Copy out the entries of the CAD text data from the beginning through the line containing "export const myFeature", both ends included. Omit the pictures from your answer.

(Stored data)
________
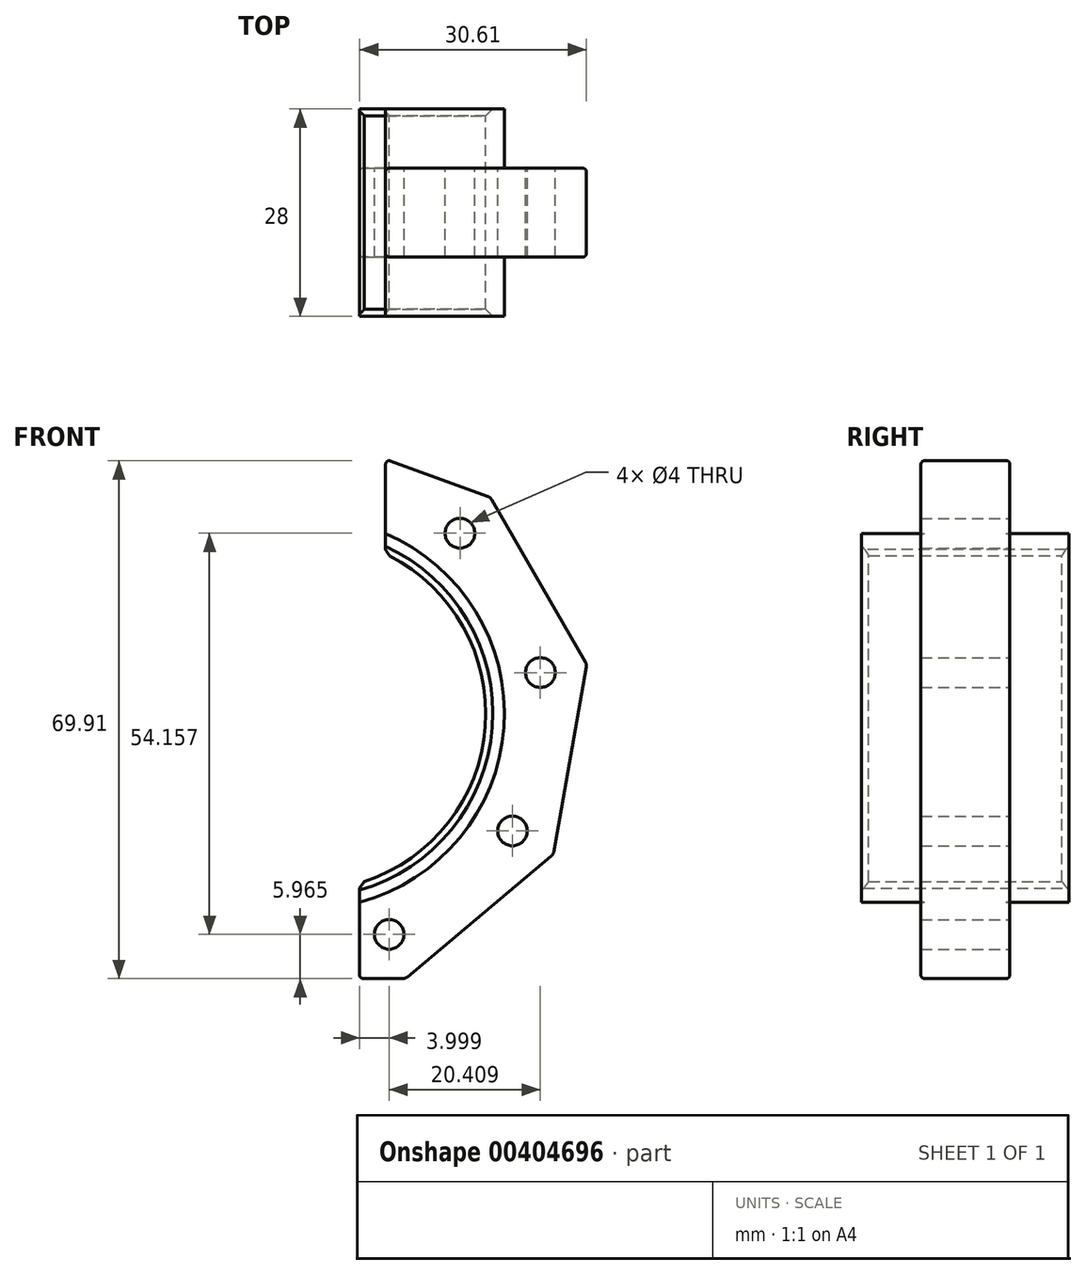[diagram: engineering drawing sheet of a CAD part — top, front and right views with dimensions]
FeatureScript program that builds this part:
annotation { "Feature Type Name" : "Feature", "Feature Type Description" : "" }
export const myFeature = defineFeature(function(context is Context, id is Id, definition is map)
    precondition{}
    {
        {
            var Q0;
            Q0=qCreatedBy(makeId("Front.planeOp"),FACE);
            var sketch = newSketch(context, id + "F0", { "sketchPlane" : qUnion([Q0])});
            skArc(sketch, "E0", {"start": v(6.86, -24.46) * mm, "mid": v(25.33, -1.86) * mm, "end": v(10.36, 23.2) * mm});
            skLineSegment(sketch, "E1.0", {"start": v(10.36, 34.33) * mm, "end": v(24.5, 29.19) * mm});
            skLineSegment(sketch, "E1.1", {"start": v(24.5, 29.19) * mm, "end": v(37.52, 6.62) * mm});
            skLineSegment(sketch, "E1.2", {"start": v(37.52, 6.62) * mm, "end": v(33, -19.05) * mm});
            skLineSegment(sketch, "E1.3", {"start": v(33, -19.05) * mm, "end": v(13.03, -35.8) * mm});
            skLineSegment(sketch, "E1.4", {"start": v(13.03, -35.8) * mm, "end": v(6.86, -35.8) * mm});
            skCircle(sketch, "E2.0", {"center": v(20.4, 24.32) * mm, "radius": 2 * mm});
            skPoint(sketch, "E3.0", {"position": v(33, -19.05) * mm});
            skCircle(sketch, "E4", {"center": v(27.5, -15.88) * mm, "radius": 2 * mm});
            skPoint(sketch, "E5.0", {"position": v(37.52, 6.62) * mm});
            skCircle(sketch, "E6", {"center": v(31.27, 5.51) * mm, "radius": 2 * mm});
            skPoint(sketch, "E7.0", {"position": v(13.03, -35.8) * mm});
            skCircle(sketch, "E8", {"center": v(10.86, -29.84) * mm, "radius": 2 * mm});
            skLineSegment(sketch, "E9", {"start": v(8.86, -29.84) * mm, "end": v(6.86, -29.84) * mm, "construction": true});
            skLineSegment(sketch, "E10", {"start": v(6.86, -24.46) * mm, "end": v(6.86, -35.8) * mm});
            skLineSegment(sketch, "E11", {"start": v(10.36, 23.2) * mm, "end": v(10.36, 34.33) * mm});
            skPoint(sketch, "E12.0.start.orphan", {"position": v(6.86, -22.37) * mm});
            skPoint(sketch, "E13.orphan", {"position": v(10.36, 20.98) * mm});
            skArc(sketch, "E14", {"start": v(0, 26.4) * mm, "mid": v(26.4, 0) * mm, "end": v(0, -26.4) * mm});
            skArc(sketch, "E15", {"start": v(0, 23.9) * mm, "mid": v(23.9, 0) * mm, "end": v(0, -23.9) * mm});
            skPoint(sketch, "E16.orphan", {"position": v(10.36, 22.09) * mm});
            skPoint(sketch, "E17.start.orphan", {"position": v(6.86, -26.53) * mm});
            skLineSegment(sketch, "E18", {"start": v(10.36, 23.2) * mm, "end": v(10.36, 21.54) * mm});
            skLineSegment(sketch, "E19", {"start": v(6.86, -24.46) * mm, "end": v(6.86, -22.9) * mm});
            skSolve(sketch);
        }
        {
            var Q0;
            {var subQ2=sQuery(id+"F0.wireOp",EDGE,"E1.0");Q0=makeQuery(id+"F0.imprint","IMPRINT",FACE,{"disambiguationData":[TD([[makeQuery(id+"F0.imprint","IMPRINT",EDGE,{"derivedFrom":subQ2}),-1.0]])]});}
            var Q1;
            {var subQ0=sQuery(id+"F0.wireOp",EDGE,"E0");Q1=makeQuery(id+"F0.imprint","IMPRINT",FACE,{"disambiguationData":[TD([[makeQuery(id+"F0.imprint","IMPRINT",EDGE,{"derivedFrom":subQ0}),-1.0]])]});}
            extrude(context, id + "F1", {"entities" : qUnion([Q0, Q1]), "depth" : 12 * mm, "symmetric" : true});
        }
        {
            var Q0;
            Q0=makeQuery(id+"F0.imprint","IMPRINT",FACE,{"disambiguationData":[TD([[makeQuery(id+"F0.imprint","IMPRINT",EDGE,{"derivedFrom":sQuery(id+"F0.wireOp",EDGE,"E0")}),1.0]])]});
            var Q1;
            {var subQ0=sQuery(id+"F0.wireOp",EDGE,"E0");Q1=makeQuery(id+"F0.imprint","IMPRINT",FACE,{"disambiguationData":[TD([[makeQuery(id+"F0.imprint","IMPRINT",EDGE,{"derivedFrom":subQ0}),-1.0]])]});}
            extrude(context, id + "F2", {"entities" : qUnion([Q0, Q1]), "operationType" : NewBodyOperationType.ADD, "depth" : 28 * mm, "symmetric" : true});
        }
        {
            var Q0;
            Q0=makeQuery(id+"F2.opExtrude","SWEPT_EDGE",EDGE,{"disambiguationData":[OSD([sQuery(id+"F0.wireOp",EDGE,"E15"),sQuery(id+"F0.wireOp",EDGE,"E18")])]});
            var Q1;
            Q1=makeQuery(id+"F2.opExtrude","CAP_EDGE",EDGE,{"disambiguationData":[OSD([sQuery(id+"F0.wireOp",EDGE,"E15")])],"isStart":false});
            var Q2;
            Q2=makeQuery(id+"F2.opExtrude","CAP_EDGE",EDGE,{"disambiguationData":[OSD([sQuery(id+"F0.wireOp",EDGE,"E15")])],"isStart":true});
            var Q3;
            Q3=makeQuery(id+"F2.opExtrude","SWEPT_EDGE",EDGE,{"disambiguationData":[OSD([sQuery(id+"F0.wireOp",EDGE,"E15"),sQuery(id+"F0.wireOp",EDGE,"E19")])]});
            chamfer(context, id + "F3", {"entities" : qUnion([Q0, Q1, Q2, Q3]), "width" : .945 * mm, "tangentPropagation" : true});
        }
        {
            var Q0;
            Q0=makeQuery(id+"F1.opExtrude","SWEPT_EDGE",EDGE,{"disambiguationData":[OSD([sQuery(id+"F0.wireOp",EDGE,"E1.0"),sQuery(id+"F0.wireOp",EDGE,"E1.1")])]});
            var Q1;
            Q1=makeQuery(id+"F1.opExtrude","SWEPT_EDGE",EDGE,{"disambiguationData":[OSD([sQuery(id+"F0.wireOp",EDGE,"E1.1"),sQuery(id+"F0.wireOp",EDGE,"E1.2")])]});
            var Q2;
            Q2=makeQuery(id+"F1.opExtrude","SWEPT_EDGE",EDGE,{"disambiguationData":[OSD([sQuery(id+"F0.wireOp",EDGE,"E1.2"),sQuery(id+"F0.wireOp",EDGE,"E1.3")])]});
            var Q3;
            Q3=makeQuery(id+"F1.opExtrude","SWEPT_EDGE",EDGE,{"disambiguationData":[OSD([sQuery(id+"F0.wireOp",EDGE,"E1.3"),sQuery(id+"F0.wireOp",EDGE,"E1.4")])]});
            fillet(context, id + "F4", {"entities" : qUnion([Q0, Q1, Q2, Q3]), "radius" : 1 * mm, "tangentPropagation" : true, "allowEdgeOverflow" : false});
        }
        {
            var Q0;
            Q0=makeQuery(id+"F1.opExtrude","CAP_EDGE",EDGE,{"disambiguationData":[OSD([sQuery(id+"F0.wireOp",EDGE,"E1.0")])],"isStart":false});
            var Q1;
            Q1=makeQuery(id+"F1.opExtrude","CAP_EDGE",EDGE,{"disambiguationData":[OSD([sQuery(id+"F0.wireOp",EDGE,"E1.1")])],"isStart":false});
            var Q2;
            Q2=makeQuery(id+"F1.opExtrude","CAP_EDGE",EDGE,{"disambiguationData":[OSD([sQuery(id+"F0.wireOp",EDGE,"E1.2")])],"isStart":false});
            var Q3;
            Q3=makeQuery(id+"F1.opExtrude","CAP_EDGE",EDGE,{"disambiguationData":[OSD([sQuery(id+"F0.wireOp",EDGE,"E1.3")])],"isStart":false});
            var Q4;
            Q4=makeQuery(id+"F1.opExtrude","CAP_EDGE",EDGE,{"disambiguationData":[OSD([sQuery(id+"F0.wireOp",EDGE,"E1.4")])],"isStart":false});
            var Q5;
            Q5=makeQuery(id+"F1.opExtrude","CAP_EDGE",EDGE,{"disambiguationData":[OSD([sQuery(id+"F0.wireOp",EDGE,"E10")])],"isStart":false});
            var Q6;
            Q6=makeQuery(id+"F1.opExtrude","CAP_EDGE",EDGE,{"disambiguationData":[OSD([sQuery(id+"F0.wireOp",EDGE,"E10")])],"isStart":true});
            var Q7;
            Q7=makeQuery(id+"F1.opExtrude","CAP_EDGE",EDGE,{"disambiguationData":[OSD([sQuery(id+"F0.wireOp",EDGE,"E1.4")])],"isStart":true});
            var Q8;
            Q8=makeQuery(id+"F1.opExtrude","CAP_EDGE",EDGE,{"disambiguationData":[OSD([sQuery(id+"F0.wireOp",EDGE,"E1.3")])],"isStart":true});
            var Q9;
            Q9=makeQuery(id+"F1.opExtrude","CAP_EDGE",EDGE,{"disambiguationData":[OSD([sQuery(id+"F0.wireOp",EDGE,"E1.2")])],"isStart":true});
            var Q10;
            Q10=makeQuery(id+"F1.opExtrude","CAP_EDGE",EDGE,{"disambiguationData":[OSD([sQuery(id+"F0.wireOp",EDGE,"E1.1")])],"isStart":true});
            var Q11;
            Q11=makeQuery(id+"F1.opExtrude","CAP_EDGE",EDGE,{"disambiguationData":[OSD([sQuery(id+"F0.wireOp",EDGE,"E1.0")])],"isStart":true});
            var Q12;
            Q12=makeQuery(id+"F1.opExtrude","SWEPT_EDGE",EDGE,{"disambiguationData":[OSD([sQuery(id+"F0.wireOp",EDGE,"E1.4"),sQuery(id+"F0.wireOp",EDGE,"E10")])]});
            var Q13;
            Q13=makeQuery(id+"F1.opExtrude","SWEPT_EDGE",EDGE,{"disambiguationData":[OSD([sQuery(id+"F0.wireOp",EDGE,"E1.0"),sQuery(id+"F0.wireOp",EDGE,"E11")])]});
            var Q14;
            Q14=makeQuery(id+"F1.opExtrude","CAP_EDGE",EDGE,{"disambiguationData":[OSD([sQuery(id+"F0.wireOp",EDGE,"E11")])],"isStart":false});
            var Q15;
            Q15=makeQuery(id+"F1.opExtrude","CAP_EDGE",EDGE,{"disambiguationData":[OSD([sQuery(id+"F0.wireOp",EDGE,"E11")])],"isStart":true});
            fillet(context, id + "F5", {"entities" : qUnion([Q0, Q1, Q2, Q3, Q4, Q5, Q6, Q7, Q8, Q9, Q10, Q11, Q12, Q13, Q14, Q15]), "radius" : .5 * mm, "allowEdgeOverflow" : false});
        }
    });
________
• **TASK RESULT**
[diagram: engineering drawing sheet of a CAD part — top, front and right views with dimensions]
FeatureScript program that builds this part:
annotation { "Feature Type Name" : "Feature", "Feature Type Description" : "" }
export const myFeature = defineFeature(function(context is Context, id is Id, definition is map)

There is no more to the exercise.